Fadiga por compaixão – o que sente quem cuida


“Criança Doente” – Edvard Munch Pintor norueguês (1863-1944)

Escrito por Maíra Dantas*

 

A dedicação exaustiva à qualquer atividade desempenhada pode levar à fadiga.

O desvelo continuado em acolher, compreender, confortar e consolar outrem poderá levar profissionais da saúde à condição de estresse secundário, conhecida como “fadiga por compaixão”. Curiosamente, a palavra fadiga deriva do latim fatigari que significa fazer desabafar. Enquanto compaixão se refere ao sentimento piedoso de simpatia para com a tragédia alheia, acompanhado pelo impulso altruísta de minorar esse sofrimento, num exercício de compreensão e ternura.

Diferentemente do que muito se apregoa, os profissionais de saúde não são frios ou insensíveis. Ao contrário, sofrem e choram às escondidas, a fim de manter o equilíbrio necessário, aos que precisam de força e apoio.

A pandemia da COVID 19 revelou desconhecimento das rotinas desgastantes desses profissionais por parte dos demais cidadãos, que foram forçados a adotar regras sanitárias, protocolos de segurança semelhantes e a assumir responsabilidades para com os cuidados de terceiros.

Assim, a fadiga da compaixão que era exclusiva de alguns, transformou-se numa doença comum a todos, de gradações variáveis conforme o construto psicoemocional, perdas, dores e rede de apoio em que estão inseridos.

É importante o reconhecimento precoce de que, em alguns casos, o estresse traumático secundário pode alcançar conotação patológica, demandando assistência profissional especializada, suporte psicoterapêutico e medicamentoso. O enfrentamento sério da questão, talvez possa mitigar sequelas psicoemocionais advindas da súbita mudança do padrão social de comportamento, aliada aos medos e inseguranças de um cenário prolongado de incertezas.

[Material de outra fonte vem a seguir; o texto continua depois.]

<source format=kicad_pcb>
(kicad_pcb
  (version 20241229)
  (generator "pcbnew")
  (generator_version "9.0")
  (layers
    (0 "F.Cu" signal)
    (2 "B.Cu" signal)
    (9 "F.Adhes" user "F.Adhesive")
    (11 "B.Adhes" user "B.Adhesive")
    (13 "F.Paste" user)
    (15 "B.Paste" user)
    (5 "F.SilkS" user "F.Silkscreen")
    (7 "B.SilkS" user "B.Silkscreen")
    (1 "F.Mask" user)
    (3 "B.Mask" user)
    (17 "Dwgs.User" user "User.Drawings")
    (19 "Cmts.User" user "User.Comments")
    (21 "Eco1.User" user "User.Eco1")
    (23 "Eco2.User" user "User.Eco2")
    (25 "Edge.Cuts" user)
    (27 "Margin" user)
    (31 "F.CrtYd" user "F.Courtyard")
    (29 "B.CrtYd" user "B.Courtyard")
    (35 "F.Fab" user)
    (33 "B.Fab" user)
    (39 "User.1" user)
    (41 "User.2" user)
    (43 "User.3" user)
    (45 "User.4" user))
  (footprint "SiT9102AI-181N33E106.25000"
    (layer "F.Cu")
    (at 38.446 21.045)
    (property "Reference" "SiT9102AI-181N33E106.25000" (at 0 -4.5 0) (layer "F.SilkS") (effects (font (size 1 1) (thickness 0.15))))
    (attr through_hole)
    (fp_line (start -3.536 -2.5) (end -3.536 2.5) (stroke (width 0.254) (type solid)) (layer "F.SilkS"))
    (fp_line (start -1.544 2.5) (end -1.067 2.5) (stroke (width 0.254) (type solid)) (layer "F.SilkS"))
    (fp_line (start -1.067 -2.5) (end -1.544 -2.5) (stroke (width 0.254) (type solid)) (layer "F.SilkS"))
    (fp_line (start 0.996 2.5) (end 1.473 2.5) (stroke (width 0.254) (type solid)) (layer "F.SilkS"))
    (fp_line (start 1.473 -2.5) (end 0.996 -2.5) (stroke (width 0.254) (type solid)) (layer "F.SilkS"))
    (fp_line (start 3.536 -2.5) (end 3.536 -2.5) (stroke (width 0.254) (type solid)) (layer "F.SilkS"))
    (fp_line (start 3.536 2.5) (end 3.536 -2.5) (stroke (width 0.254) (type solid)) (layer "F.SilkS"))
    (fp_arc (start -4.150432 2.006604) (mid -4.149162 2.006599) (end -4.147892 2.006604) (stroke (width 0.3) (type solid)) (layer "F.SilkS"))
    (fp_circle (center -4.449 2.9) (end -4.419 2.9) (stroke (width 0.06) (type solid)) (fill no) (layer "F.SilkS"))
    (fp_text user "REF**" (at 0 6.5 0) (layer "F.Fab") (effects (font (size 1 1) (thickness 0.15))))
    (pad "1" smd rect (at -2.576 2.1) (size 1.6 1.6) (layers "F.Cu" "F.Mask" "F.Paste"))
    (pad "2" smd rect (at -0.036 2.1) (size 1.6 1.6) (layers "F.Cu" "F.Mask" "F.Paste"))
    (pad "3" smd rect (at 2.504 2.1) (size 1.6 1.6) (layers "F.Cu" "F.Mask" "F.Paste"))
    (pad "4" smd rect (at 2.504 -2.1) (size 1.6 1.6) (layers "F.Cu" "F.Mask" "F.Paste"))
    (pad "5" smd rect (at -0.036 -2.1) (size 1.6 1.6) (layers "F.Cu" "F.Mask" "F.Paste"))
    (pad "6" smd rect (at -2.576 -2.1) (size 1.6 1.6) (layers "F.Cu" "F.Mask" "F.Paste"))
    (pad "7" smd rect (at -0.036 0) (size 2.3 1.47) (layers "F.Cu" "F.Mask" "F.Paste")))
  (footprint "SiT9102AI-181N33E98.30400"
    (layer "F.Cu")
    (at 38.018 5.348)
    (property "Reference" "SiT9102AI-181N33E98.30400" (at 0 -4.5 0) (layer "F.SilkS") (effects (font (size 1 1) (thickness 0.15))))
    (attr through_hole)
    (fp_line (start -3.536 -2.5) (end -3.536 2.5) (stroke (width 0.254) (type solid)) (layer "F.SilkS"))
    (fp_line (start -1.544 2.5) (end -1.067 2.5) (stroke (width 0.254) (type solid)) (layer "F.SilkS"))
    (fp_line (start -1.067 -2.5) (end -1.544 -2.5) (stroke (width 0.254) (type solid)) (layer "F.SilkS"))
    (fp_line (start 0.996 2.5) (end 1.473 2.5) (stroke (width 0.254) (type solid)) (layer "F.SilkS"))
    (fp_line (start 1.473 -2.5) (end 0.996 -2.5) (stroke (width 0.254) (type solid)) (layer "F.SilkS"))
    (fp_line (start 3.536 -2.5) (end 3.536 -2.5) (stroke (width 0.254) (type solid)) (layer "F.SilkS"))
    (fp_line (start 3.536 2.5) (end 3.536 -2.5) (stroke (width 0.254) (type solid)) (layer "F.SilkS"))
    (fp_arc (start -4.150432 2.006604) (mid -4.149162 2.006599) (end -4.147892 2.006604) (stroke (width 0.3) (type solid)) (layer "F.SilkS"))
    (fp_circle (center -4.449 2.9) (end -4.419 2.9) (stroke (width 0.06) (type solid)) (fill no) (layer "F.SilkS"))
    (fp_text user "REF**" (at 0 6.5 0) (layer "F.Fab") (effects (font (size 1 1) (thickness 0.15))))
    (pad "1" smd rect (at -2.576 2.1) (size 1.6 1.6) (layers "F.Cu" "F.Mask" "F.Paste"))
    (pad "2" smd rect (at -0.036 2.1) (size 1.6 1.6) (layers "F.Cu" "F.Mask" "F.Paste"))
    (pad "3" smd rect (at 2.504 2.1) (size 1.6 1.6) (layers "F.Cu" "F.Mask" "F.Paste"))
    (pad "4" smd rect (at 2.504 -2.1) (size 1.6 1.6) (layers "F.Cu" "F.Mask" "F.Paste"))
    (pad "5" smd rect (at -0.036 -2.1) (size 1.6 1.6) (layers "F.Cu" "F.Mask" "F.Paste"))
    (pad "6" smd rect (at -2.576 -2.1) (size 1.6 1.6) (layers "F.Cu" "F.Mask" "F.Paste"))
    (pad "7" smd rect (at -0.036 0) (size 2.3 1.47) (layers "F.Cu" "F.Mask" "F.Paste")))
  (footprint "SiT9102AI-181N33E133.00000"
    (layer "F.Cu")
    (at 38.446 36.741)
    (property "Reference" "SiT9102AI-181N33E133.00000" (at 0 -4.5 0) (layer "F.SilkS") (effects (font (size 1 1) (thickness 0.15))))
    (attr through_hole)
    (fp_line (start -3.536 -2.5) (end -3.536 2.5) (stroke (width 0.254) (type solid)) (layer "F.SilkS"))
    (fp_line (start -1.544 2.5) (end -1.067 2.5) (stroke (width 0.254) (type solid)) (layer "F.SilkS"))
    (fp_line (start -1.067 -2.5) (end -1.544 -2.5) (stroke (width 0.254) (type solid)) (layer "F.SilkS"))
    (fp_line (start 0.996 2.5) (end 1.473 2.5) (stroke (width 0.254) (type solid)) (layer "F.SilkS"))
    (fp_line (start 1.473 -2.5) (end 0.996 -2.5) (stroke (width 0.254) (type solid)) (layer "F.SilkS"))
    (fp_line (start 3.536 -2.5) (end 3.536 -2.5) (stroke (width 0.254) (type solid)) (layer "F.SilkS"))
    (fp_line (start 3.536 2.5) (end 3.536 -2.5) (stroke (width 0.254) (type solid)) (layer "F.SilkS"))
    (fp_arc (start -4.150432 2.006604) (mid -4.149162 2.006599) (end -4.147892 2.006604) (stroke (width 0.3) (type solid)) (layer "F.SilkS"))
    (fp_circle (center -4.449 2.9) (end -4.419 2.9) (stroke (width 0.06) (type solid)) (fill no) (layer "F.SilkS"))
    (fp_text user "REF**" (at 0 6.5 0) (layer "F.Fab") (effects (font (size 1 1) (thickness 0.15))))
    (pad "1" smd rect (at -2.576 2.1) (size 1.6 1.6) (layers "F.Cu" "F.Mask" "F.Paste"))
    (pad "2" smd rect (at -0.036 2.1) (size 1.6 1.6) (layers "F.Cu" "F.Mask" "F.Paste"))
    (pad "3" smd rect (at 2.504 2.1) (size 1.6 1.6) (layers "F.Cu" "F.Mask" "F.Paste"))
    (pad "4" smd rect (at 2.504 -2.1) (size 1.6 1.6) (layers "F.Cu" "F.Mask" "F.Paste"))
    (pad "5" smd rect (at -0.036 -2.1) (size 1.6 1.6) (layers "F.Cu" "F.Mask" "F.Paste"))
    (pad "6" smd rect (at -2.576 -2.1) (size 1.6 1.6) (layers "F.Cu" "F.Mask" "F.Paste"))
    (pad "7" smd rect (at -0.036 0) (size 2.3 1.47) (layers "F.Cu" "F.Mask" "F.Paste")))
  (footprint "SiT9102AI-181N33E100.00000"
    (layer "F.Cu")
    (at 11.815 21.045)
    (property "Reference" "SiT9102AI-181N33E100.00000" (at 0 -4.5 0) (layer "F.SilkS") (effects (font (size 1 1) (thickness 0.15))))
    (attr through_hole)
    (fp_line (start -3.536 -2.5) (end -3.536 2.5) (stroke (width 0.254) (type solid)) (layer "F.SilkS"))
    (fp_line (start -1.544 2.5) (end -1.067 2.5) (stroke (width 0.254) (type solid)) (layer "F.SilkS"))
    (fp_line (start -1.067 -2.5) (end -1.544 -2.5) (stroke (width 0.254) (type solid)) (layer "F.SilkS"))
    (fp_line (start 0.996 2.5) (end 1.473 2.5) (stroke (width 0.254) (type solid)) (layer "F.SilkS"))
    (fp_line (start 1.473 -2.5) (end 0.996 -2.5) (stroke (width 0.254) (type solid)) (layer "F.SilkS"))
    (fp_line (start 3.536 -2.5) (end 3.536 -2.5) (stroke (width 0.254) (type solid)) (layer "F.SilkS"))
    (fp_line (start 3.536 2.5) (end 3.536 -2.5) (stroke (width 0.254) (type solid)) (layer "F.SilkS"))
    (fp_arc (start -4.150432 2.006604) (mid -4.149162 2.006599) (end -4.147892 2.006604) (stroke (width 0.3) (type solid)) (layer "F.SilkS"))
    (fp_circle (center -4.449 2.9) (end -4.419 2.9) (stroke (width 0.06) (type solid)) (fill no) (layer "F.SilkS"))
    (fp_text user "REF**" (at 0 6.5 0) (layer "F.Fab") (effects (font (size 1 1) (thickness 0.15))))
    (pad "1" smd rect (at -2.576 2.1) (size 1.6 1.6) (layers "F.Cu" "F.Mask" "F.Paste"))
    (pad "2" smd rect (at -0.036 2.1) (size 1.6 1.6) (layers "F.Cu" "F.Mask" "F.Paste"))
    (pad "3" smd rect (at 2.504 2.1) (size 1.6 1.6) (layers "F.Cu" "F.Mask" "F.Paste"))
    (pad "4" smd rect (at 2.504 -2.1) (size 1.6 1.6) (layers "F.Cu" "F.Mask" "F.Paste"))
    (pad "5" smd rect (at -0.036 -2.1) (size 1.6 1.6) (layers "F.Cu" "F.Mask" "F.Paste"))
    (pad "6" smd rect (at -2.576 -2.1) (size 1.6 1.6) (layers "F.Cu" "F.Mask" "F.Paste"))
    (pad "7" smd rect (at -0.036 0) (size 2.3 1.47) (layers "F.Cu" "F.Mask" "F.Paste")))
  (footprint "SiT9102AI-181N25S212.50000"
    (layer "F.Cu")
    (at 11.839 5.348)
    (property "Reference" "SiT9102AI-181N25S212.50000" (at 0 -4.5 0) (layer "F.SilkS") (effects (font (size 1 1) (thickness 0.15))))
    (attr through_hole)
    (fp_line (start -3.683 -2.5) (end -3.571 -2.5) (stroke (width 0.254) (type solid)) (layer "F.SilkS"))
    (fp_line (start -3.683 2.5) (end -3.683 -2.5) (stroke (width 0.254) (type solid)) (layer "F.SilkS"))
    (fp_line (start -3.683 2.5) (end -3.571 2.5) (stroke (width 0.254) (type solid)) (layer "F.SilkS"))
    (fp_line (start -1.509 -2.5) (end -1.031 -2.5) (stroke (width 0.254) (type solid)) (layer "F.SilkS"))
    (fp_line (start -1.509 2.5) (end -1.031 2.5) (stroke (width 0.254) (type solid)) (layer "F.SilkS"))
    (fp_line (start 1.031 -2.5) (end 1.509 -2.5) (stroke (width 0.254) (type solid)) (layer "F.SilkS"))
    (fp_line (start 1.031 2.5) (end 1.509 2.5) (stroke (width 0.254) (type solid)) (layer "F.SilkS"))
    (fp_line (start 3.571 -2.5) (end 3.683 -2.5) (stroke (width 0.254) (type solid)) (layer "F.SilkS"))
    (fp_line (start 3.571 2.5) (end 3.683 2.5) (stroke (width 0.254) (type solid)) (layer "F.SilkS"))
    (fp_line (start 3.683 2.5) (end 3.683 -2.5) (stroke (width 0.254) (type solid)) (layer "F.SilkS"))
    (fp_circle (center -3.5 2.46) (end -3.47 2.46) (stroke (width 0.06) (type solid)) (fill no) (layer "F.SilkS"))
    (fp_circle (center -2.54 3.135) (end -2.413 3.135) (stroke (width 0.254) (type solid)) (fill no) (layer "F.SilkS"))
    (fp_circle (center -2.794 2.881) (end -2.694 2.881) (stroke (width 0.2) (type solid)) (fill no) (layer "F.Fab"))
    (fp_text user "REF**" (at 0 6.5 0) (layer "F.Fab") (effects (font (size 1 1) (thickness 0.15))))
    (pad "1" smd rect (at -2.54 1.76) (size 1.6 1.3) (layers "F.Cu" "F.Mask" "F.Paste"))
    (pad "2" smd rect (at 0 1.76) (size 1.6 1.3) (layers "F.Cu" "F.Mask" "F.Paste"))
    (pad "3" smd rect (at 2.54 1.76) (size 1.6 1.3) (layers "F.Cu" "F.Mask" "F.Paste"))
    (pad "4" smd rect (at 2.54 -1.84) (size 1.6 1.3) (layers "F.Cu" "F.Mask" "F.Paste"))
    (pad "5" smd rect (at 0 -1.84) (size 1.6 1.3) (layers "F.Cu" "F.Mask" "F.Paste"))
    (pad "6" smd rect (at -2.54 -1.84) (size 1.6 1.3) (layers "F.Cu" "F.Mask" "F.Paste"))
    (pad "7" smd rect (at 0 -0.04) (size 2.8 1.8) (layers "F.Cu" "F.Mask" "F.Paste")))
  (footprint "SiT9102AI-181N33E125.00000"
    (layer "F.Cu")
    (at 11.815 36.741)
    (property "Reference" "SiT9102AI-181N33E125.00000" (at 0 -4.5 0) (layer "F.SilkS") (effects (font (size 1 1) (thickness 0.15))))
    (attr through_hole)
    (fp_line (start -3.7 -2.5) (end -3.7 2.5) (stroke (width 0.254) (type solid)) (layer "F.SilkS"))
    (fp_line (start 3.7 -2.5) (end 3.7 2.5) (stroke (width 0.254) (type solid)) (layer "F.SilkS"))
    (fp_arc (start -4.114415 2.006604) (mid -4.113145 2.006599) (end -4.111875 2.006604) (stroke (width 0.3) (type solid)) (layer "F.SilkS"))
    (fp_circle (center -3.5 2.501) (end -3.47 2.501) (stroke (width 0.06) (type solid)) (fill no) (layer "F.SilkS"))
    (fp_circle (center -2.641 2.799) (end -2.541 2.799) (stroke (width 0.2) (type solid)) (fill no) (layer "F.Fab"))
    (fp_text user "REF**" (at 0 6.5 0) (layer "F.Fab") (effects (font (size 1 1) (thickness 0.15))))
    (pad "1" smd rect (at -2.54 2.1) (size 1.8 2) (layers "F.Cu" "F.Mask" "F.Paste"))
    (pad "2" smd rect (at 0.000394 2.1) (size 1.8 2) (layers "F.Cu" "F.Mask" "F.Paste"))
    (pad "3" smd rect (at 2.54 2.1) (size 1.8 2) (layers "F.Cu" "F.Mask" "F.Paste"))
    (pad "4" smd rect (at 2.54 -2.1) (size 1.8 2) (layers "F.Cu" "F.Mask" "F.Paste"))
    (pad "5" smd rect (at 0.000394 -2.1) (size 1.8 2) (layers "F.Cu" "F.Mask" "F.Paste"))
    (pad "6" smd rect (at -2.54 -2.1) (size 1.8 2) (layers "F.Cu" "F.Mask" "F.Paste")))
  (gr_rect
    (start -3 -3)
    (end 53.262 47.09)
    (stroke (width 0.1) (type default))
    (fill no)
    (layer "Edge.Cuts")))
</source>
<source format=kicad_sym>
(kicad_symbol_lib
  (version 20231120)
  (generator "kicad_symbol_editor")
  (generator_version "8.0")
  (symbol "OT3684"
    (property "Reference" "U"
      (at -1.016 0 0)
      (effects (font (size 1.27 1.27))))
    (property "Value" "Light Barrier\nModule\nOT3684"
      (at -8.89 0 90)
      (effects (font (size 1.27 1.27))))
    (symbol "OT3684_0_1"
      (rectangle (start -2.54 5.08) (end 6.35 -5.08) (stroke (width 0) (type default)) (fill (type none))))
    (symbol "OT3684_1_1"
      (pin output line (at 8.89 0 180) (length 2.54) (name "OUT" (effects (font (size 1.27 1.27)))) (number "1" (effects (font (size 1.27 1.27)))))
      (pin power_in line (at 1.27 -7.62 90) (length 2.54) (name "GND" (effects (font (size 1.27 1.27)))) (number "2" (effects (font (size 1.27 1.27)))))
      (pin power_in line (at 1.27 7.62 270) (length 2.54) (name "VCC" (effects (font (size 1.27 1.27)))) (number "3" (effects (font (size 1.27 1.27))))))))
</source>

Servir é um privilégio; ser servido é também; mas ambos têm custos. Ainda que Programas de Controle Médico de Saúde Ocupacional venham envidando esforços e se desdobrando na tentativa de proteger colaboradores da exposição ao vírus e ao risco de contágio, dificilmente conseguirão blindá-los totalmente de vivenciar situações desafiadoras, no exercício das funções inerentes à assistência.

Bem a propósito, cansaço origina-se do termo náutico campsiare, que significa dobrar a rota, contornar uma ponta de terra com desgaste e riscos adicionais imprevistos.

Por essa razão, torna-se compromisso de cidadania nos dias atuais, investir na difícil e imprescindível busca da sustentabilidade pessoal conceituada sumariamente como capacidade de satisfazer necessidades pessoais presentes, sem comprometer a existência de futuro. Quanto mais investirmos no autocuidado, mais pouparemos outros da condição de cuidadores, trazendo equilíbrio para a alternância inerente à existência, entre cuidar e ser cuidado ao longo da vida.

 

Dra. Maíra Dantas é médica intensivista, especialista em Gestão em Saúde, conselheira federal pelo Estado da Bahia e membro da Câmara Técnica de Bioética e da Comissão de Humanidades do CFM.